11 Hidden Fees to Watch Out For in Freight Factoring

When signing up or renewing your contract with a freight factoring company, there may be certain expenses that are hidden in the contract, so you must be attentive and ask questions. We’ve highlighted them below.

  1. Application Fees
  2. Setup Fees
  3. Credit Check Fees (for your customers)
  4. Wire Transfer Fees or Money Disbursement Fees
  5. Due Diligence Fees
  6. Late Fees
  7. Customer Service Fees
  8. Processing Fees
  9. Invoice Discounting Rates
  10. Minimum Volume Requirements
  11. Cancellation Fees

Application Fees

The application fee is the amount that is normally levied at the time of sign-up. It is typically a one-time payment that shows your willingness to enter into an agreement with the factoring company. This creates a favorable environment for additional business discussions and negotiations.

Setup Fees

This is also a one-time fee paid at the start of the transaction between you and the factoring company. This is typically used to keep your account current, provide required reports, and process legal papers.

Credit Check Fees

This fee is used to conduct credit checks for both you and your customer. It’s a crucial stage since it shows the factoring firm that the customer can pay and that you have the resources to repay the costs if the consumer is unable to pay.

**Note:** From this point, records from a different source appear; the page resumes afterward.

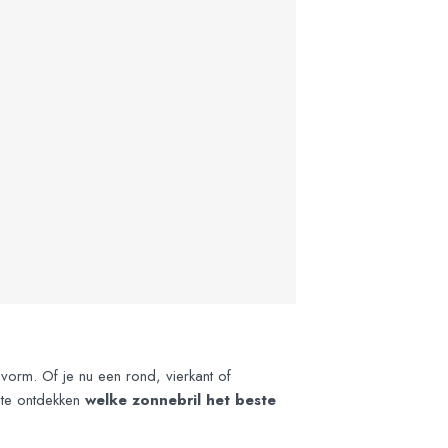
svorm. Of je nu een rond, vierkant of
m te ontdekken
welke zonnebril het beste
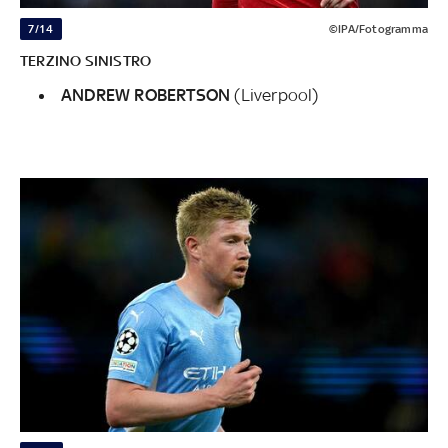
7/14
©IPA/Fotogramma
TERZINO SINISTRO
ANDREW ROBERTSON
(Liverpool)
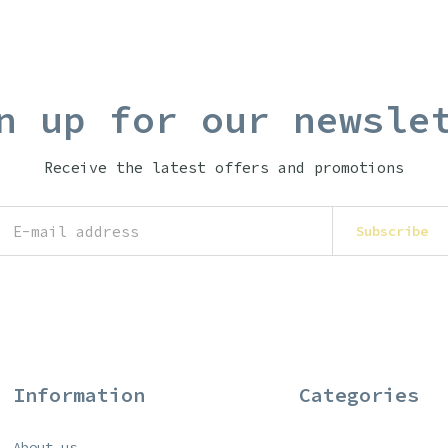
n up for our newsle
Receive the latest offers and promotions
Subscribe
Information
Categories
About us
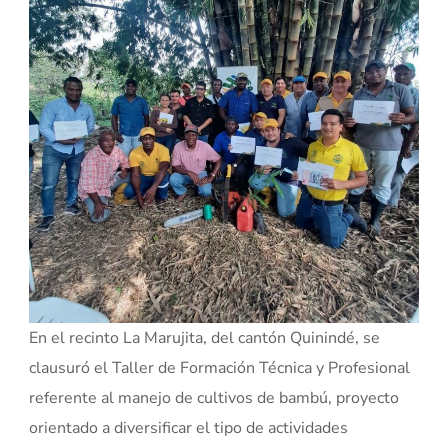
En el recinto La Marujita, del cantón Quinindé, se
clausuró el Taller de Formación Técnica y Profesional
referente al manejo de cultivos de bambú, proyecto
orientado a diversificar el tipo de actividades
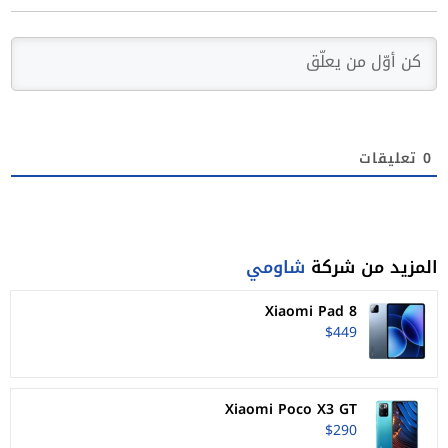
0
تعليقات
المزيد من شركة
شاومي
Xiaomi Pad 8
$449
Xiaomi Poco X3 GT
$290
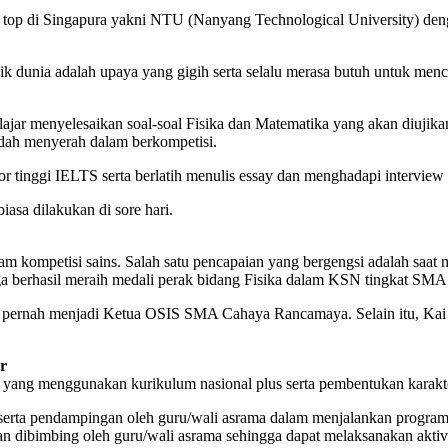
top di Singapura yakni NTU (Nanyang Technological University) denga
ik dunia adalah upaya yang gigih serta selalu merasa butuh untuk menc
 belajar menyelesaikan soal-soal Fisika dan Matematika yang akan diuji
dah menyerah dalam berkompetisi.
kor tinggi IELTS serta berlatih menulis essay dan menghadapi interview
iasa dilakukan di sore hari.
 kompetisi sains. Salah satu pencapaian yang bergengsi adalah saat 
uga berhasil meraih medali perak bidang Fisika dalam KSN tingkat SMA
dan pernah menjadi Ketua OSIS SMA Cahaya Rancamaya. Selain itu, Kai
r
ng menggunakan kurikulum nasional plus serta pembentukan karakter 
p serta pendampingan oleh guru/wali asrama dalam menjalankan program
akan dibimbing oleh guru/wali asrama sehingga dapat melaksanakan akti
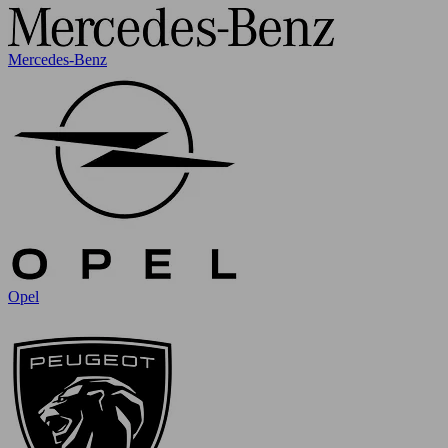
Mercedes-Benz
Opel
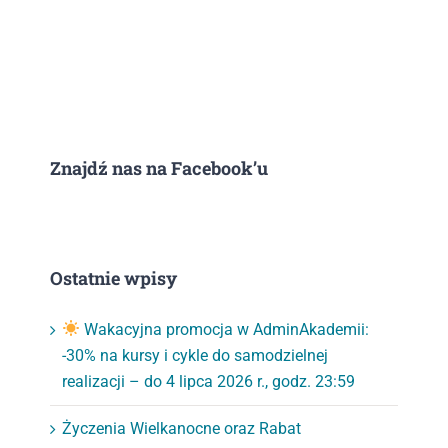
Znajdź nas na Facebook’u
Ostatnie wpisy
Wakacyjna promocja w AdminAkademii:
-30% na kursy i cykle do samodzielnej
realizacji – do 4 lipca 2026 r., godz. 23:59
Życzenia Wielkanocne oraz Rabat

Wire Transfer Fees or Money Disbursement Fees

This includes all fees and charges incurred during the disbursement of funds, as well as the maintenance of reserves for each invoice. Payment mechanisms such as wire transfer, ACH, and money codes may all incur fees.

Due Diligence Fees

This is a non-refundable fee paid by your trucking firm to the freight factoring company to express interest in the slot and, if necessary, to secure it. The money is usually paid in whole, although it may be paid in installments as well.

Late Fees

These are fees incurred when the customer does not pay the money within the specified time. After the term has passed, this fee will begin to accrue based on the percentage stated in the contract.

Customer Service Fee

Most factoring companies offer customer service to their customers upon signing up, but in some cases, an additional fee is charged to use their customer service. This is often seen in large factoring companies.

Processing Fee

This fee is incurred during the initial stages of processing your application with the company. When signing a contract with a factoring company, you need to provide two important documents: an invoice and a bill of lading (BOL). Processing fees are also used to process these documents.

Invoice Discounting Rate

Invoice discounting and invoice factoring are two phrases that have often been interchanged. When a trucking company implements invoice discounting, it approaches a factoring company and asks for a specific amount of money, then uses the invoice as collateral.

The trucking company keeps control of the ledger in this situation, and the consumer is unaware that another financial transaction is taking place. It’s also known as “discreet invoicing.”

Minimum Volume Requirement

Some factoring providers have a contract requirement that you factor a certain number of invoices per month. If you do not meet the minimum number of factored invoices for the month for any reason, you will be charged a fee to compensate for the profit they could have made.

Cancellation Fees

Because they offer some of the cheapest rates, many large factoring companies require you to sign a contract that will expire after a specific number of years. As a result, the factoring business will handle your load fees for the next two years, and if you decide to terminate before the end of the contract, you will be required to pay penalties to offset part of the profit they may have made.

Conclusion

Freight factoring helps many small trucking businesses grow with the range of financing options they’re able to provide. Still, it’s important to remain in control of the amount of money you’re investing in your freight factoring company. If you’re about to sign a freight factoring contract, make sure you’re looking at and asking about these eleven fees that are oftentimes buried in the fine print.